◆ **AUFGABEN**:
(a) Wie hoch ist laut dem Text über das Wetter-Risiko heute die durchschnittliche Schadenshöhe pro Schadenfall?
(b) Nennen Sie alle Zahlenangaben, die im Text über das Wetter-Risiko vorkommen.
(c) Schreiben Sie den Text über das Wetter-Risiko im Anschluss an seinen letzten Satz weiter.

◆ **AUSGEWÄHLTER AUSZUG**:
┄┄┄┄┄┄

Das große Wetter-Risiko

Die Klimaveränderung wird immer bedrohlicher! Witterungsbedingte Schäden nehmen rasant zu!

Themen:
Gebäudeversicherung, Elementarschaden

Starkregen mit Überschwemmungen und Schäden an Gebäuden sind heutzutage überall möglich. Die Höhe der Schäden hat in den letzten Jahren signifikant zugenommen, nicht nur an Häufigkeit, sondern auch an Schadenumfang im Einzelfall.

Schadenshöhen

Die Entwicklung des Schadenumfangs und der Häufigkeit durch klimatische Veränderungen hat seit 2002 eine dramatische Entwicklung genommen. Die durchschnittliche Höhe pro Schadenfall beträgt heute fast 50.000,-€! Die Gesamtsumme der Schäden beläuft sich mittlerweile auf 1,65 Milliarden Euro. Und man muss davon ausgehen, dass dies nur der Anfang einer Entwicklung ist. Früher gab es Schäden meist in bestimmten Regionen Deutschlands, die durch ihre spezielle geografische Besonderheit zu erklären waren. Heute ist das Schadenszenarium flächendeckend. Wie kommt es zu dieser drastischen Veränderung?

┄┄┄┄┄┄

◆ **BEREITGESTELLTES MATERIAL**:
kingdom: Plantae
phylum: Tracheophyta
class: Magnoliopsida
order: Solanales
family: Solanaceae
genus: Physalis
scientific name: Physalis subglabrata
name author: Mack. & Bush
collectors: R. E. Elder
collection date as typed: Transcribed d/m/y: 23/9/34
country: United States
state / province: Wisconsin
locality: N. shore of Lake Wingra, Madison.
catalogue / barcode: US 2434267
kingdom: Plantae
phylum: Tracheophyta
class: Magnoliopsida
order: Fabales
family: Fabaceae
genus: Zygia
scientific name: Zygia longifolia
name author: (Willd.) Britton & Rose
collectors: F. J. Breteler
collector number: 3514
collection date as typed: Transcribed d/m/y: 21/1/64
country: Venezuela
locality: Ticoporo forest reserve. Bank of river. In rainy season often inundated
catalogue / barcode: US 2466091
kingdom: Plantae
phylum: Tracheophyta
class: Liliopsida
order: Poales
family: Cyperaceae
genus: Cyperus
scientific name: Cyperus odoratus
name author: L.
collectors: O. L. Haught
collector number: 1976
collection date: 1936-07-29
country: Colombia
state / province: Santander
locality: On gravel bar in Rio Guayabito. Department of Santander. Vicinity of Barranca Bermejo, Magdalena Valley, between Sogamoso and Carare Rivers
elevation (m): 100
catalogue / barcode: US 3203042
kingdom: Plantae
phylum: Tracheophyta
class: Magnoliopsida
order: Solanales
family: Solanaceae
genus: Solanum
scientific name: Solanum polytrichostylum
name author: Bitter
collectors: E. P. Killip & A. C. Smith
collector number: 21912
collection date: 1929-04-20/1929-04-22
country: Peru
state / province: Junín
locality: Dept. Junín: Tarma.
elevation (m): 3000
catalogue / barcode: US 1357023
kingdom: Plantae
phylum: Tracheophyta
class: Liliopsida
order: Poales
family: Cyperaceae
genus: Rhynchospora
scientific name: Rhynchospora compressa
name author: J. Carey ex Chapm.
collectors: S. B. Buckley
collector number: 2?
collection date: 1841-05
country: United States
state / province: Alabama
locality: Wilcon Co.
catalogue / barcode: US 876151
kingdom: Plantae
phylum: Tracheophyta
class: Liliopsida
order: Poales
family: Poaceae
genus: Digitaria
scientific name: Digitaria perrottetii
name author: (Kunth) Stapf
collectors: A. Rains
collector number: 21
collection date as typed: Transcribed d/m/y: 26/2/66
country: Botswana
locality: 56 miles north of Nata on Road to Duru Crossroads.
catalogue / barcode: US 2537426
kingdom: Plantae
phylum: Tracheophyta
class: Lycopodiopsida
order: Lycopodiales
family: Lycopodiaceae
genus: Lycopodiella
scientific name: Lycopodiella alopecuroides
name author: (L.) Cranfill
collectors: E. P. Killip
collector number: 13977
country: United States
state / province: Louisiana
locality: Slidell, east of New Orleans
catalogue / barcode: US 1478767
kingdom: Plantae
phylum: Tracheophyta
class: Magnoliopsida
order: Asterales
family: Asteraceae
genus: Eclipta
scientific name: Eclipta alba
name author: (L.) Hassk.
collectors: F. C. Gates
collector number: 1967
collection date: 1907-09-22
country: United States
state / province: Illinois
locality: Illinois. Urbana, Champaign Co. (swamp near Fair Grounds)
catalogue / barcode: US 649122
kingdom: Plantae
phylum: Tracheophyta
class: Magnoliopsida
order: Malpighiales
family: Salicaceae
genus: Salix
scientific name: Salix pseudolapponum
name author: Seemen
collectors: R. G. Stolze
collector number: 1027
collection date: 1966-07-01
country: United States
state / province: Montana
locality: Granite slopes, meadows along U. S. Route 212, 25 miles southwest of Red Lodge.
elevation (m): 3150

┄┄┄┄┄┄

◆ **ANTWORTEN JE AUFGABE**:
(a) Sie beträgt heute fast 50.000,-€.

(b)
- 2002
- fast 50.000,-€
- 1,65 Milliarden Euro

(c)
Der klimatische Mechanismus

"Wetter" als sich ständig verändernder Zustand entsteht aus energetischer Aufladung der Atmosphere durch Verdunstung einerseit und die Temperaturunterschiede zwischen den Polregionen und dem der Äquatorlinie. Je größer die Differenz, desto stärker die Bewegung in der Atmosphere und damit eine schnellere Wechselfolge von Hochs und Tiefs. Die Jetstream-Winde sind für diese Bewegung verantwortlich. Durch die Aufheizung unseres Klimas schmelzen zunehmend die Polkappen bei steigenden Temperaturen und das hat zwei Effekte, die Verdunstung von Wasser nimmt zu (die Atmosphere wird energiereicher) und die Temperaturdifferenz zwischen Äquatorlinie und Polkappen nimmt ab. Der Jetstream verlangsamt sich und die Atmosphere verlangsamt ihre Gesamtbewegung. Als Folge dieser Abnahme verbleiben Hochs und Tiefs längere Zeit an ihren Positionen. Große Regenmengen, die sich durch die Bewegung eines Tiefs früher über größere Flächen ergossen haben, prasseln nun in kurzer Zeit lokal begrenzt zu Boden. Dürrephasen mit extrem hohen Temperaturen könne aber auch länger andauern. So erklärt sich die lange Dürrephase mit Extremtemperaturen in Australien mit dem anschließenden Starkregen, der die Landschaft überflutet. Es fehlt einfach der natürliche, schnelle Wechsel unterschiedlicher Druckverhältnisse bei gleichzeitig energiereicher Atmosphäre.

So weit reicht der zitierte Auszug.